SOPA disputes are now one of the biggest drivers of construction insolvencies, and holding DOCAs are increasingly being used to manage them.
Why this matters now
Construction insolvencies in NSW continue to rise, and disputes under the Security of Payment Act (SOPA) are now one of the most common triggers for cash‑flow collapse. Developers, contractors and lenders are increasingly facing stalled projects, unpaid claims, and defect exposures that can rapidly erode value.
Used correctly, SOPA and holding DOCAs can stabilise distressed projects, surface working capital, and preserve value for creditors. Used incorrectly, they can destroy it.

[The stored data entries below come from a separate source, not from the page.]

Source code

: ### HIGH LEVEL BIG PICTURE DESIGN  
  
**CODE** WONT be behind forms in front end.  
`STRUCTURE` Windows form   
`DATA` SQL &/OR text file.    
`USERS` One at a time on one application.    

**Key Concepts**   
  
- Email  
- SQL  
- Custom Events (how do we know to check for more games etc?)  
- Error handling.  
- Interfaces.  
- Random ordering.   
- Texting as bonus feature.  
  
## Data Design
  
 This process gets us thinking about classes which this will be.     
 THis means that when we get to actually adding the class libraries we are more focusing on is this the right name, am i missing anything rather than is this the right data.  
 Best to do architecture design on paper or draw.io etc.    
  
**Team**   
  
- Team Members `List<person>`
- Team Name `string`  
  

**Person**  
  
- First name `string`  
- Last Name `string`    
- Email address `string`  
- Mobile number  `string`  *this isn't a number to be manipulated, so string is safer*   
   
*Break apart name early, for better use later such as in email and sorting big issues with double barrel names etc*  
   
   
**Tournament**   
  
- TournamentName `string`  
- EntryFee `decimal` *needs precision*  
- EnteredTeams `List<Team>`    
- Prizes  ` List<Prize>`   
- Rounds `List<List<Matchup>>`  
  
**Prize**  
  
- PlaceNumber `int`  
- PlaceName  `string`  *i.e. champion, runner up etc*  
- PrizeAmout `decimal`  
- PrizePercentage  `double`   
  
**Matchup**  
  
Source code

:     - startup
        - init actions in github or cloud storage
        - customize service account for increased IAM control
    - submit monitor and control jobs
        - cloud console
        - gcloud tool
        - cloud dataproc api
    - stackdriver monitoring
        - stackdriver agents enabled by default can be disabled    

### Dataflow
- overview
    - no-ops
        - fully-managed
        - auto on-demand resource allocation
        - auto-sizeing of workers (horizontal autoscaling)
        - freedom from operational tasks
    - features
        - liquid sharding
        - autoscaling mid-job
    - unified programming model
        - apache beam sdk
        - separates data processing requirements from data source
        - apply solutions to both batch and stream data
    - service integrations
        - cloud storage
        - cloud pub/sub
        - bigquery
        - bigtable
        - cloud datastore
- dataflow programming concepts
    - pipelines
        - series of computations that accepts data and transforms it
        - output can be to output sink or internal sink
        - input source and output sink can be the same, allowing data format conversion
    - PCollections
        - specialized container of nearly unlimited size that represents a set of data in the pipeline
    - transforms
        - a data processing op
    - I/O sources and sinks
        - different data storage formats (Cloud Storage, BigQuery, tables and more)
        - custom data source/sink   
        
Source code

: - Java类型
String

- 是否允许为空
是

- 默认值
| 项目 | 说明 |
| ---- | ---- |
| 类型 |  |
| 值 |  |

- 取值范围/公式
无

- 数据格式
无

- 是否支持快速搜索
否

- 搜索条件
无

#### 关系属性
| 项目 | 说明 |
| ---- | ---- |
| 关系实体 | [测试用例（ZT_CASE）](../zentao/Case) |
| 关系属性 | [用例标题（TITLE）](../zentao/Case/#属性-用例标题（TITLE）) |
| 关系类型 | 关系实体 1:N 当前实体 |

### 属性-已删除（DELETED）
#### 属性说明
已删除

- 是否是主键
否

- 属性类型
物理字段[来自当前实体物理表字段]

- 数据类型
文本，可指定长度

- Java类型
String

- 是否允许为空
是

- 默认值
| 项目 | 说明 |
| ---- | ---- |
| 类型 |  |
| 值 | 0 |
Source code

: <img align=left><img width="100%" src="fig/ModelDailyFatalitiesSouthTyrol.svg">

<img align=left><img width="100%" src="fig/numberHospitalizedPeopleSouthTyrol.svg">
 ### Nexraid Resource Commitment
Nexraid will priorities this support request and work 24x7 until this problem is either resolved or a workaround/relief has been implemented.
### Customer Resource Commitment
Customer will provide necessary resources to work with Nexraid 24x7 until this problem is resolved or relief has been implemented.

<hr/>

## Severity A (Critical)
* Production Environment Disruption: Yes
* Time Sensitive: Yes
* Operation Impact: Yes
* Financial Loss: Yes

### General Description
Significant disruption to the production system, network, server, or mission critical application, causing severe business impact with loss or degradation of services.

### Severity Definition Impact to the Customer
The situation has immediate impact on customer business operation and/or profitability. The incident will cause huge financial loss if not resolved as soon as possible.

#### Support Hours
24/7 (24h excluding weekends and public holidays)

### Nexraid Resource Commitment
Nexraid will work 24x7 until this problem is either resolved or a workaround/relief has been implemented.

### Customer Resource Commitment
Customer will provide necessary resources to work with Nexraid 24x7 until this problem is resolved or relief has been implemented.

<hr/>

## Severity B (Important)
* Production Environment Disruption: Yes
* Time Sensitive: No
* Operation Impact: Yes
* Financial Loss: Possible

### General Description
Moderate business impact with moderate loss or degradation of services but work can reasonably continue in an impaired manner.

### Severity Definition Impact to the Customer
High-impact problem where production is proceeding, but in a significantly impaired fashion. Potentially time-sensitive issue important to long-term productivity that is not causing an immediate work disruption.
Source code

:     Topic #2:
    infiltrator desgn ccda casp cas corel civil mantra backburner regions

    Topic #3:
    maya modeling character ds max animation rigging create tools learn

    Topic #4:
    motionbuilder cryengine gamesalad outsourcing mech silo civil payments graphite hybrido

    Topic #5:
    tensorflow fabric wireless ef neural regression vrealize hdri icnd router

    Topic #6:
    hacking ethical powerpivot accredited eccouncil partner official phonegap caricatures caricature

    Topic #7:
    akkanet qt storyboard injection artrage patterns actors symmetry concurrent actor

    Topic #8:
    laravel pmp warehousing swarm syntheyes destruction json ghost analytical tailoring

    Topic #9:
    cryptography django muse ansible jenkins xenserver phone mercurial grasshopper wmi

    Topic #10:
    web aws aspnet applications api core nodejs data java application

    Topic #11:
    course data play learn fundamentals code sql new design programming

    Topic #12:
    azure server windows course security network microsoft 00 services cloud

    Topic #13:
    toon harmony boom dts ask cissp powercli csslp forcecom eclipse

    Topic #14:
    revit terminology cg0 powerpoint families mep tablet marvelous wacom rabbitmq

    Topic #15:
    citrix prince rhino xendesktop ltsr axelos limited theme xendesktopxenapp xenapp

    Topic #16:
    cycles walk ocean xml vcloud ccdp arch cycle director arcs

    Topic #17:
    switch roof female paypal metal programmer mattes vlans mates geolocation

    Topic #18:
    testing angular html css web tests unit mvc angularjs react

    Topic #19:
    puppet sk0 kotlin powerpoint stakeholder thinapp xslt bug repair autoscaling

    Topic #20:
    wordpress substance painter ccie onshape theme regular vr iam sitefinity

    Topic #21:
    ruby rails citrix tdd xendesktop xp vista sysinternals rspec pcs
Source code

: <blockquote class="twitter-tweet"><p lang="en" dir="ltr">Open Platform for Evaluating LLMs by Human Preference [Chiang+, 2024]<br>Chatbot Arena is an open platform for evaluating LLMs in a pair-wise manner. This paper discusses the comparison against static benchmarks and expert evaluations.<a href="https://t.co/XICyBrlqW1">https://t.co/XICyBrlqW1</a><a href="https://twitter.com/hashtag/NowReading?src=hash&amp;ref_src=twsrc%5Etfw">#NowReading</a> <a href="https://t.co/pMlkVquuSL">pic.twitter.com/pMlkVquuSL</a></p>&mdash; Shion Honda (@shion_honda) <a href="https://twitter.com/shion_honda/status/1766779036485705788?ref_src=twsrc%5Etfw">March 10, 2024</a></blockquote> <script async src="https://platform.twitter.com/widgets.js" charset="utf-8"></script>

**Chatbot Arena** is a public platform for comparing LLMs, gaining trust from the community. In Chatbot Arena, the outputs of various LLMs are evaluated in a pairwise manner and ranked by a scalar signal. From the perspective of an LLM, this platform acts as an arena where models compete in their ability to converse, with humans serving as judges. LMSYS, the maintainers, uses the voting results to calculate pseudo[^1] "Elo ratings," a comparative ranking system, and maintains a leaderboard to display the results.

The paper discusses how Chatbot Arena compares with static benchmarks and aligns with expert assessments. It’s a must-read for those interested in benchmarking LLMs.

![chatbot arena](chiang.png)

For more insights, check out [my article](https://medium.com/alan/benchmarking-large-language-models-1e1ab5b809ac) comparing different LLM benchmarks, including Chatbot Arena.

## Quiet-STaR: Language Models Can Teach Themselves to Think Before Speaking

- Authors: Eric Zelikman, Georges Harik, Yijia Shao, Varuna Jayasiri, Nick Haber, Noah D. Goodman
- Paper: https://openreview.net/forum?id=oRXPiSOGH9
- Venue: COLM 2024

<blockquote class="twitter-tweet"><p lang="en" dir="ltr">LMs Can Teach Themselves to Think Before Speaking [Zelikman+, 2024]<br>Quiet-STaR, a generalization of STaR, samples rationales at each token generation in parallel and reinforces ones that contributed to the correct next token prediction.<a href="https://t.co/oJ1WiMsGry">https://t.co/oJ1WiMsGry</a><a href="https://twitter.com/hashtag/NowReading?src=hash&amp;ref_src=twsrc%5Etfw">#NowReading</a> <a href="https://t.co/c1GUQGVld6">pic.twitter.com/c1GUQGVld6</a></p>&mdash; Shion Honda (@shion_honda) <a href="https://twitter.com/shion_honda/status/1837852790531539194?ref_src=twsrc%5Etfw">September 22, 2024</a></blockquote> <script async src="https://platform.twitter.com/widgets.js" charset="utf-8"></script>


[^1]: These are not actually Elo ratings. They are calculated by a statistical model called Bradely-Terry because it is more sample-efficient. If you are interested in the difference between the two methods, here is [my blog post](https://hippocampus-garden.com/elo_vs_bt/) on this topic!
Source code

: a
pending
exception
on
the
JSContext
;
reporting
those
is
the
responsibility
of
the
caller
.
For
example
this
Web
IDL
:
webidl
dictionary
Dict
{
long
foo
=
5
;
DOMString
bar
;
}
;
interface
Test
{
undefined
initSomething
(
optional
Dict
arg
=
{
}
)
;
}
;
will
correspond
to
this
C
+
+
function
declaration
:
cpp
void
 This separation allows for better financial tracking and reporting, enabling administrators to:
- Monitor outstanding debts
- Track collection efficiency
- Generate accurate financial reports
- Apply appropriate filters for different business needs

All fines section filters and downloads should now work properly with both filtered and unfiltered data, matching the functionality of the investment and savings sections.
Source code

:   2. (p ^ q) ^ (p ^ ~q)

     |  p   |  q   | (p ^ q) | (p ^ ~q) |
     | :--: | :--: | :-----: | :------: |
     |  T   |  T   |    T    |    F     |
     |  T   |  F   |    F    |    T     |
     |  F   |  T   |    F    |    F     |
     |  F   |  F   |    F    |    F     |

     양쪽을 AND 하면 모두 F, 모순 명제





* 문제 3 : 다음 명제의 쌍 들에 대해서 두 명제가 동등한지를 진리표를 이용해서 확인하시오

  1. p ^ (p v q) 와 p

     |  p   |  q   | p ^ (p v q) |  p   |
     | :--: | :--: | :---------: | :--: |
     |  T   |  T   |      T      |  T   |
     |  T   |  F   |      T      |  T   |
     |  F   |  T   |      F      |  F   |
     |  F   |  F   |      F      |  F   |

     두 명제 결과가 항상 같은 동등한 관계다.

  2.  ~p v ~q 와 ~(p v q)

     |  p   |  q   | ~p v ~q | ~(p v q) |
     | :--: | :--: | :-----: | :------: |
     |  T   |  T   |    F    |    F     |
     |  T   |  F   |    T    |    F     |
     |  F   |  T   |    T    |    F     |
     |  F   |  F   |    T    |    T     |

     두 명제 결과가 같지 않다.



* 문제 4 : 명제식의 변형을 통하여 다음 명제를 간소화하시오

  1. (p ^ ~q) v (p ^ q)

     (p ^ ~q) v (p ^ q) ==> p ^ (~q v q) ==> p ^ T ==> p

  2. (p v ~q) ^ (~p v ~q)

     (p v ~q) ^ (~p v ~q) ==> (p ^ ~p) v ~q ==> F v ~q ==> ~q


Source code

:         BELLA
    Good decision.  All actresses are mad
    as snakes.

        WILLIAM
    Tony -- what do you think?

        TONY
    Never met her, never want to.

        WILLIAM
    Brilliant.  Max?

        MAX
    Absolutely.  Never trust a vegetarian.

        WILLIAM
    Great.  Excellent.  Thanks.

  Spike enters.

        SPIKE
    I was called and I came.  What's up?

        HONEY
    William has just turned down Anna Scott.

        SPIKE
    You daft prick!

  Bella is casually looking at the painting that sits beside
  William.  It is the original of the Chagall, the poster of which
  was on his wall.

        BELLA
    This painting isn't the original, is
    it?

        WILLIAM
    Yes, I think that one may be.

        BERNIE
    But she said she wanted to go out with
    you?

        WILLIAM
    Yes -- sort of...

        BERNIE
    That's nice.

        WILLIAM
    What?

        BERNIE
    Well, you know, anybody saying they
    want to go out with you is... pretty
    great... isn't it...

Recent court decisions show a tightening judicial stance on DOCAs that overreach, discriminate, or attempt to suppress defect claims.
This article explains how SOPA interacts with voluntary administration, how holding DOCAs are being deployed in NSW, and the statutory guardrails that practitioners and stakeholders must respect.
The NSW Security of Payment Act – how it works
SOPA is a fast‑track, “cash‑flow first” mechanism that operates alongside contractual rights. A claimant serves a payment claim; a respondent must issue a payment schedule with all “reasons for withholding payment”; disputed claims go to adjudication; and successful claimants may enforce either as a debt (if no schedule) or via adjudication certificate.
If a respondent fails to serve a valid payment schedule, SOPA bars any defence, set‑off or cross‑claim in subsequent recovery proceedings under s 15(2)(a)(i) and s 15(4)(b). You cannot “net” damages or back‑charges at that stage unless they were included in the payment schedule.
SOPA preserves final rights - “pay now, argue later” - with restitution adjustments available under s 32(3).
Where does set‑off actually bite?
During adjudication, respondents may raise back‑charges, LDs and defect issues only if they were included in the payment schedule. New reasons are locked out (now codified in s 20(2B)).
If the respondent misses the schedule deadline, s 15(4)(b) prohibits any cross‑claim or contractual defence. Cash must flow; disputes are deferred to later curial determination.
After adjudication, parties may run full damages claims and equitable/contractual set‑offs, and courts must account for SOPA payments when striking the final balance (s 32).
Section 553C – Mutual Dealings in winding up
Section 553C applies only in winding up. It does not automatically apply in voluntary administration or under a DOCA unless expressly provided for. The High Court has also confirmed that s 553C cannot be used to set off unfair preference claims.
A company in liquidation is barred from serving or enforcing SOPA claims (s 32B). A company in administration, however, may use SOPA to crystallise and collect outstanding progress sums. This has led to the rise of holding DOCAs - structures designed to preserve the ability to pursue SOPA claims rather than forcing an immediate liquidation.
Holding DOCAs – purpose and limits
DOCAs bind creditors for claims arising on or before the “relevant date” (s 444D). They can provide controlled compromises, trading‑on, and orderly realisations. But they cannot bind non‑party claims or impose unauthorised third‑party releases.
Recent cases show courts are increasingly intolerant of DOCAs that discriminate against building‑defect claimants or attempt to suppress statutory rights.
Academy Construction (NSWSC 808, 1 July 2024)
Project Sea Dragon (FCAFC 141, 1 Nov 2024)
The Full Court upheld termination of a DOCA that structurally disadvantaged certain creditors. Discriminatory treatment and structural unfairness will not stand.
DOCAs that suppress or discriminate against defect and consumer‑protection claims - including Home Building Act s 18B warranties and Design and Building Practitioners Act s 37 duty of care - are at serious risk.